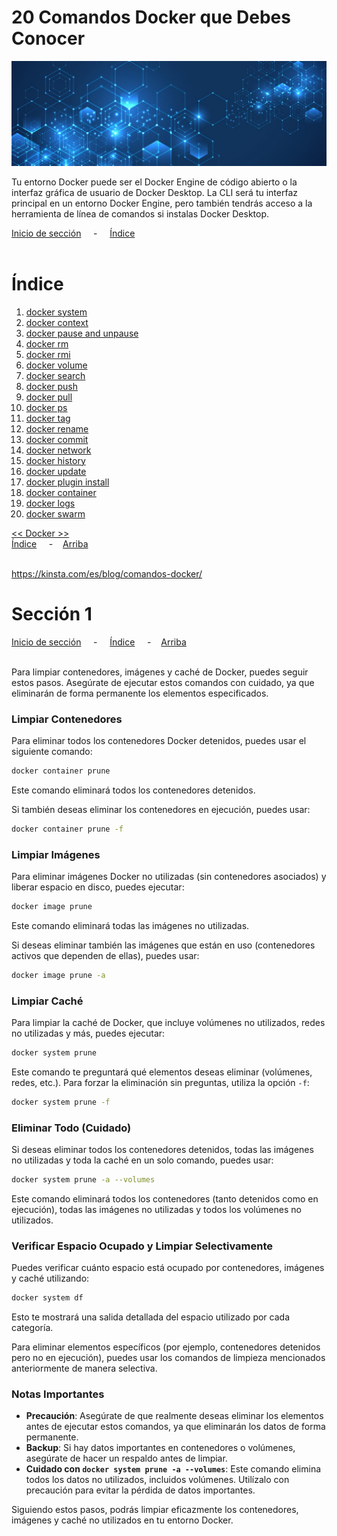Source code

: # 20 Comandos Docker que Debes Conocer

![Header](./img/ima-example-header-01.png)

Tu entorno Docker puede ser el Docker Engine de código abierto o la interfaz gráfica de usuario de Docker Desktop. La CLI será tu interfaz principal en un entorno Docker Engine, pero también tendrás acceso a la herramienta de línea de comandos si instalas Docker Desktop.

[Inicio de sección](#20-comandos-docker-que-debes-conocer) &nbsp; &nbsp; - &nbsp; &nbsp; [Índice](#índice)
<br><br>

# Índice
1. [docker system]()
2. [docker context]()
3. [docker pause and unpause]()
4. [docker rm]()
5. [docker rmi]()
6. [docker volume]()
7. [docker search]()
8. [docker push]()
9. [docker pull]()
10. [docker ps]()
11. [docker tag]()
12. [docker rename]()
13. [docker commit]()
14. [docker network]()
15. [docker history]()
16. [docker update]()
17. [docker plugin install]()
18. [docker container]()
19. [docker logs]()
20. [docker swarm]()
   

[<< Docker >>](./docker.md)<br>
[Índice](#índice) &nbsp; &nbsp; - &nbsp; &nbsp;[Arriba](#20-comandos-docker-que-debes-conocer)
<br><br>

https://kinsta.com/es/blog/comandos-docker/

# Sección 1



[Inicio de sección](#sección-1) &nbsp; &nbsp; - &nbsp; &nbsp; [Índice](#índice) &nbsp; &nbsp; - &nbsp; &nbsp;[Arriba](#20-comandos-docker-que-debes-conocer)
<br><br>





Para limpiar contenedores, imágenes y caché de Docker, puedes seguir estos pasos. Asegúrate de ejecutar estos comandos con cuidado, ya que eliminarán de forma permanente los elementos especificados.

### Limpiar Contenedores

Para eliminar todos los contenedores Docker detenidos, puedes usar el siguiente comando:

```bash
docker container prune
```

Este comando eliminará todos los contenedores detenidos.

Si también deseas eliminar los contenedores en ejecución, puedes usar:

```bash
docker container prune -f
```

### Limpiar Imágenes

Para eliminar imágenes Docker no utilizadas (sin contenedores asociados) y liberar espacio en disco, puedes ejecutar:

```bash
docker image prune
```

Este comando eliminará todas las imágenes no utilizadas.

Si deseas eliminar también las imágenes que están en uso (contenedores activos que dependen de ellas), puedes usar:

```bash
docker image prune -a
```

### Limpiar Caché

Para limpiar la caché de Docker, que incluye volúmenes no utilizados, redes no utilizadas y más, puedes ejecutar:

```bash
docker system prune
```

Este comando te preguntará qué elementos deseas eliminar (volúmenes, redes, etc.). Para forzar la eliminación sin preguntas, utiliza la opción `-f`:

```bash
docker system prune -f
```

### Eliminar Todo (Cuidado)

Si deseas eliminar todos los contenedores detenidos, todas las imágenes no utilizadas y toda la caché en un solo comando, puedes usar:

```bash
docker system prune -a --volumes
```

Este comando eliminará todos los contenedores (tanto detenidos como en ejecución), todas las imágenes no utilizadas y todos los volúmenes no utilizados.

### Verificar Espacio Ocupado y Limpiar Selectivamente

Puedes verificar cuánto espacio está ocupado por contenedores, imágenes y caché utilizando:

```bash
docker system df
```

Esto te mostrará una salida detallada del espacio utilizado por cada categoría.

Para eliminar elementos específicos (por ejemplo, contenedores detenidos pero no en ejecución), puedes usar los comandos de limpieza mencionados anteriormente de manera selectiva.

### Notas Importantes

- **Precaución**: Asegúrate de que realmente deseas eliminar los elementos antes de ejecutar estos comandos, ya que eliminarán los datos de forma permanente.
- **Backup**: Si hay datos importantes en contenedores o volúmenes, asegúrate de hacer un respaldo antes de limpiar.
- **Cuidado con `docker system prune -a --volumes`**: Este comando elimina todos los datos no utilizados, incluidos volúmenes. Utilízalo con precaución para evitar la pérdida de datos importantes.

Siguiendo estos pasos, podrás limpiar eficazmente los contenedores, imágenes y caché no utilizados en tu entorno Docker.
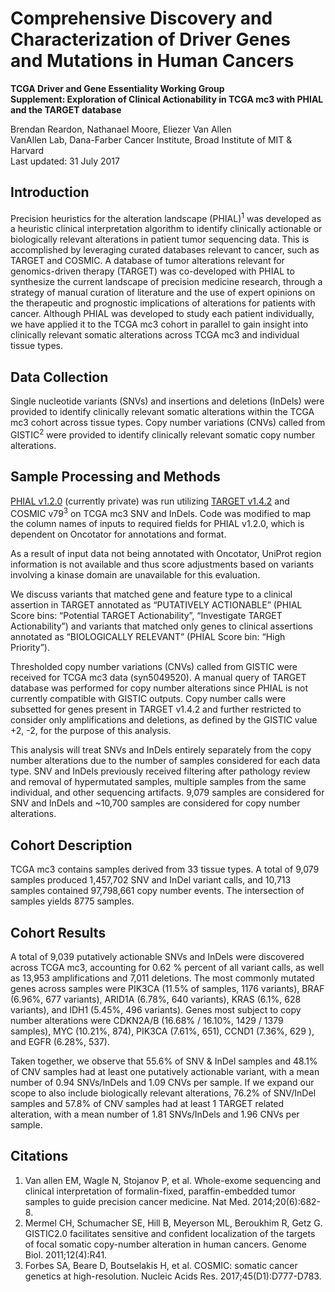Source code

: # Comprehensive Discovery and Characterization of Driver Genes and Mutations in Human Cancers

__TCGA Driver and Gene Essentiality Working Group__  
__Supplement: Exploration of Clinical Actionability in TCGA mc3 with PHIAL and the TARGET database__

Brendan Reardon, Nathanael Moore, Eliezer Van Allen  
VanAllen Lab, Dana-Farber Cancer Institute, Broad Institute of MIT & Harvard  
Last updated: 31 July 2017

## Introduction
Precision heuristics for the alteration landscape (PHIAL)<sup>1</sup> was developed as a heuristic clinical interpretation algorithm to identify clinically actionable or biologically relevant alterations in patient tumor sequencing data. This is accomplished by leveraging curated databases relevant to cancer, such as TARGET and COSMIC. A database of tumor alterations relevant for genomics-driven therapy (TARGET) was co-developed with PHIAL to synthesize the current landscape of precision medicine research, through a strategy of manual curation of literature and the use of expert opinions on the therapeutic and prognostic implications of alterations for patients with cancer. Although PHIAL was developed to study each patient individually, we have applied it to the TCGA mc3 cohort in parallel to gain insight into clinically relevant somatic alterations across TCGA mc3 and individual tissue types. 

## Data Collection
Single nucleotide variants (SNVs) and insertions and deletions (InDels) were provided to identify clinically relevant somatic alterations within the TCGA mc3 cohort across tissue types. Copy number variations (CNVs) called from GISTIC<sup>2</sup> were provided to identify clinically relevant somatic copy number alterations. 

## Sample Processing and Methods
[PHIAL v1.2.0](https://github.com/broadinstitute/phial/tree/v1.2.0) (currently private) was run utilizing [TARGET v1.4.2](https://github.com/vanallenlab/2017-tcga-mc3_phial/blob/master/reference/target/TARGET_db_v1.4.2_05312017.txt) and COSMIC v79<sup>3</sup> on TCGA mc3 SNV and InDels. Code was modified to map the column names of inputs to required fields for PHIAL v1.2.0, which is dependent on Oncotator for annotations and format. 

As a result of input data not being annotated with Oncotator, UniProt region information is not available and thus score adjustments based on variants involving a kinase domain are unavailable for this evaluation. 

We discuss variants that matched gene and feature type to a clinical assertion in TARGET annotated as “PUTATIVELY ACTIONABLE” (PHIAL Score bins: “Potential TARGET Actionability”, “Investigate TARGET Actionability”) and variants that matched only genes to clinical assertions annotated as “BIOLOGICALLY RELEVANT” (PHIAL Score bin: “High Priority”). 

Thresholded copy number variations (CNVs) called from GISTIC were received for TCGA mc3 data (syn5049520). A manual query of TARGET database was performed for copy number alterations since PHIAL is not currently compatible with GISTIC outputs. Copy number calls were subsetted for genes present in TARGET v1.4.2 and further restricted to consider only amplifications and deletions, as defined by the GISTIC value +2, -2, for the purpose of this analysis.

This analysis will treat SNVs and InDels entirely separately from the copy number alterations due to the number of samples considered for each data type. SNV and InDels previously received filtering after pathology review and removal of hypermutated samples, multiple samples from the same individual, and other sequencing artifacts. 9,079 samples are considered for SNV and InDels and ~10,700 samples are considered for copy number alterations.

## Cohort Description 
TCGA mc3 contains samples derived from 33 tissue types. A total of 9,079 samples produced 1,457,702 SNV and InDel variant calls, and 10,713 samples contained 97,798,661 copy number events. The intersection of samples yields 8775 samples. 

## Cohort Results
A total of 9,039 putatively actionable SNVs and InDels were discovered across TCGA mc3, accounting for 0.62 % percent of all variant calls, as well as 13,953 amplifications and 7,011 deletions. The most commonly mutated genes across samples were PIK3CA (11.5% of samples, 1176 variants), BRAF (6.96%, 677 variants), ARID1A (6.78%, 640 variants), KRAS (6.1%, 628 variants), and IDH1 (5.45%, 496 variants). Genes most subject to copy number alterations were CDKN2A/B (16.68% / 16.10%, 1429 / 1379 samples), MYC (10.21%, 874), PIK3CA (7.61%, 651), CCND1 (7.36%, 629 ), and EGFR (6.28%, 537). 

Taken together, we observe that 55.6% of SNV & InDel samples and 48.1% of CNV samples had at least one putatively actionable variant, with a mean number of 0.94 SNVs/InDels and 1.09 CNVs per sample. If we expand our scope to also include biologically relevant alterations, 76.2% of SNV/InDel samples and 57.8% of CNV samples had at least 1 TARGET related alteration, with a mean number of 1.81 SNVs/InDels and 1.96 CNVs per sample. 

## Citations
1. Van allen EM, Wagle N, Stojanov P, et al. Whole-exome sequencing and clinical interpretation of formalin-fixed, paraffin-embedded tumor samples to guide precision cancer medicine. Nat Med. 2014;20(6):682-8.
2. Mermel CH, Schumacher SE, Hill B, Meyerson ML, Beroukhim R, Getz G. GISTIC2.0 facilitates sensitive and confident localization of the targets of focal somatic copy-number alteration in human cancers. Genome Biol. 2011;12(4):R41.
3. Forbes SA, Beare D, Boutselakis H, et al. COSMIC: somatic cancer genetics at high-resolution. Nucleic Acids Res. 2017;45(D1):D777-D783.
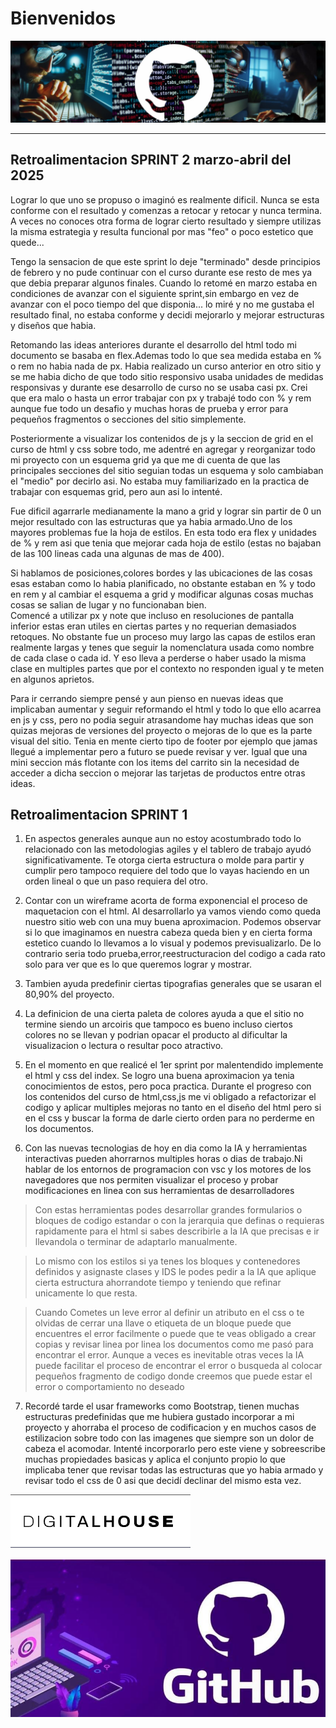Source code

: # Bienvenidos

![Banner de github](../public/estructuras/Medias/Imagenes/Banner-3.jpg)

---

##  Retroalimentacion    **SPRINT 2**   marzo-abril del 2025
 Lograr lo que uno se propuso o imaginó es realmente dificil. Nunca se esta conforme con el resultado y comenzas a retocar y retocar y nunca termina. A veces no conoces otra forma de lograr cierto resultado y siempre utilizas la misma estrategia y resulta funcional por mas "feo" o poco estetico que quede...
 
 Tengo la sensacion de que este sprint  lo deje "terminado" desde principios de febrero  y no pude continuar con el curso durante ese resto de mes ya que debia preparar algunos finales. Cuando lo retomé en marzo estaba en condiciones de avanzar con el siguiente sprint,sin embargo en vez de avanzar con el poco tiempo del que disponia... lo miré y no me gustaba el resultado final, no estaba conforme y decidi mejorarlo y mejorar estructuras y diseños que habia.

Retomando las ideas anteriores durante el desarrollo del html todo mi documento se basaba en flex.Ademas todo lo que sea medida estaba en % o rem no habia nada de px. Habia realizado un curso anterior en otro sitio y se me habia dicho de que todo sitio responsivo usaba unidades de medidas responsivas y durante ese desarrollo de curso no se usaba casi px. Crei que era malo o hasta un error trabajar con px y trabajé todo con % y rem aunque fue todo un desafio y muchas horas de prueba y error para pequeños fragmentos o secciones del sitio simplemente.
 
Posteriormente a visualizar los contenidos de js y la seccion de grid en el curso de html y css sobre todo, me adentré en agregar  y reorganizar todo mi proyecto con un esquema  grid ya que me di cuenta de que las principales secciones del sitio seguian todas un esquema y solo cambiaban el "medio" por decirlo asi. No estaba muy familiarizado en la practica de trabajar con esquemas grid, pero aun asi lo intenté.

Fue dificil agarrarle medianamente la mano a grid y lograr sin partir de 0 un mejor resultado con las estructuras que ya habia armado.Uno de los mayores problemas fue la hoja de estilos. En esta todo era flex y unidades de % y rem asi que tenia que  mejorar cada hoja de estilo (estas no bajaban de las 100 lineas cada una algunas de mas de 400).

Si hablamos de posiciones,colores bordes y las ubicaciones de las cosas esas estaban como lo habia planificado, no obstante estaban en % y todo en rem y  al cambiar el esquema a grid y modificar algunas cosas muchas cosas se salian de lugar y no funcionaban bien.   
Comencé a utilizar px y note que incluso en resoluciones de pantalla inferior estas eran utiles en ciertas partes y no requerian demasiados retoques. No obstante fue un proceso muy largo las capas de estilos eran realmente largas y tenes que seguir la nomenclatura usada como nombre de cada clase o cada id. Y eso lleva a perderse o haber usado la misma clase en multiples partes que por el contexto no responden igual y te meten en algunos aprietos.  

Para ir cerrando siempre pensé y aun pienso en nuevas ideas que implicaban aumentar y seguir reformando el html y todo lo que ello acarrea en js y css, pero no podia seguir atrasandome hay muchas ideas que son quizas mejoras de versiones del proyecto o mejoras de lo que es la parte visual del sitio. Tenia en mente cierto tipo de footer por ejemplo que jamas llegué a implementar pero a futuro se puede revisar y ver. Igual que una mini seccion más flotante con los items del carrito sin la necesidad de acceder a dicha seccion o mejorar las tarjetas de productos entre otras ideas. 

##  Retroalimentacion    **SPRINT 1**

1. En aspectos generales aunque aun no estoy acostumbrado todo lo relacionado con las metodologias agiles y el tablero de trabajo ayudó significativamente. Te otorga cierta estructura o molde para partir y cumplir pero tampoco requiere del todo que lo vayas haciendo en un orden lineal o que un paso requiera del otro.

2.  Contar con un wireframe acorta de forma exponencial el proceso de maquetacion con el html. Al desarrollarlo ya vamos viendo como queda nuestro sitio web con una muy buena aproximacion. Podemos observar si lo que imaginamos en nuestra cabeza queda bien y en cierta forma estetico cuando lo llevamos a lo visual y podemos previsualizarlo. De lo contrario seria todo prueba,error,reestructuracion del codigo  a cada rato solo para ver que es lo que queremos lograr y mostrar.
3. Tambien ayuda predefinir ciertas tipografias generales que se usaran el 80,90% del proyecto.
4. La definicion de una cierta  paleta de colores  ayuda a que el sitio no termine siendo un arcoiris que tampoco es bueno incluso ciertos colores no se llevan y podrian opacar el producto al dificultar la visualizacion o lectura o resultar poco atractivo.
5. En el momento en que realicé el 1er sprint por malentendido implemente el html y css del index. Se logro una buena aproximacion ya tenia conocimientos de estos, pero poca practica. Durante el progreso con los contenidos del curso de html,css,js me vi obligado a refactorizar el codigo y aplicar multiples mejoras no tanto en el diseño del html pero si en el css y buscar la forma de darle cierto orden para no perderme en los documentos.
6. Con las nuevas tecnologias de hoy en dia como  la IA y herramientas interactivas  pueden ahorrarnos multiples horas o dias de trabajo.Ni hablar de los entornos de programacion con vsc y los motores de los navegadores que nos permiten visualizar el proceso y probar modificaciones en linea con sus herramientas de desarrolladores
>Con estas herramientas podes desarrollar grandes formularios o bloques de codigo estandar o con la jerarquia que definas o requieras rapidamente para el html si sabes describirle a la IA que precisas e ir llevandola o terminar de adaptarlo manualmente.  


>Lo mismo con los estilos si ya tenes los bloques y contenedores definidos y asignaste clases y IDS le podes pedir a la IA que aplique cierta estructura ahorrandote tiempo y teniendo que refinar unicamente lo que resta.  

> Cuando Cometes un leve error al definir un atributo en el css o te olvidas de cerrar una llave o etiqueta de un bloque  puede que encuentres el error facilmente o puede que te veas obligado a crear copias y revisar linea por linea los documentos como me pasó para encontrar el error. Aunque a veces es inevitable otras veces la IA puede facilitar el proceso de encontrar el error o busqueda al colocar pequeños fragmento de codigo donde creemos que puede estar el error o comportamiento no deseado

7. Recordé tarde el usar frameworks como Bootstrap, tienen muchas estructuras predefinidas que me hubiera gustado incorporar a mi proyecto y ahorraba el proceso de codificacion y en muchos casos de estilizacion sobre todo con las imagenes que siempre son un dolor de cabeza el acomodar. Intenté incorporarlo pero este viene y sobreescribe muchas propiedades basicas y aplica el conjunto propio lo que implicaba tener que revisar todas las estructuras que yo habia armado y revisar todo el css de 0 asi que decidí declinar del mismo esta vez.

 
![Logo digital House](../public/estructuras/Medias/Modelos/logo%20digital.png)

![alt text](../public/estructuras/Medias/Imagenes/banXH0tDw.jpg)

+--

* [WHAT YOU WILL DO]: Wherever the line holding "Para eliminar imágenes" falls in the entries above, copy exactly from it through the line holding "### Limpiar Caché", inclusive, and add nothing.

* [EXERCISE SOLUTION]:
Para eliminar imágenes Docker no utilizadas (sin contenedores asociados) y liberar espacio en disco, puedes ejecutar:

```bash
docker image prune
```

Este comando eliminará todas las imágenes no utilizadas.

Si deseas eliminar también las imágenes que están en uso (contenedores activos que dependen de ellas), puedes usar:

```bash
docker image prune -a
```

### Limpiar Caché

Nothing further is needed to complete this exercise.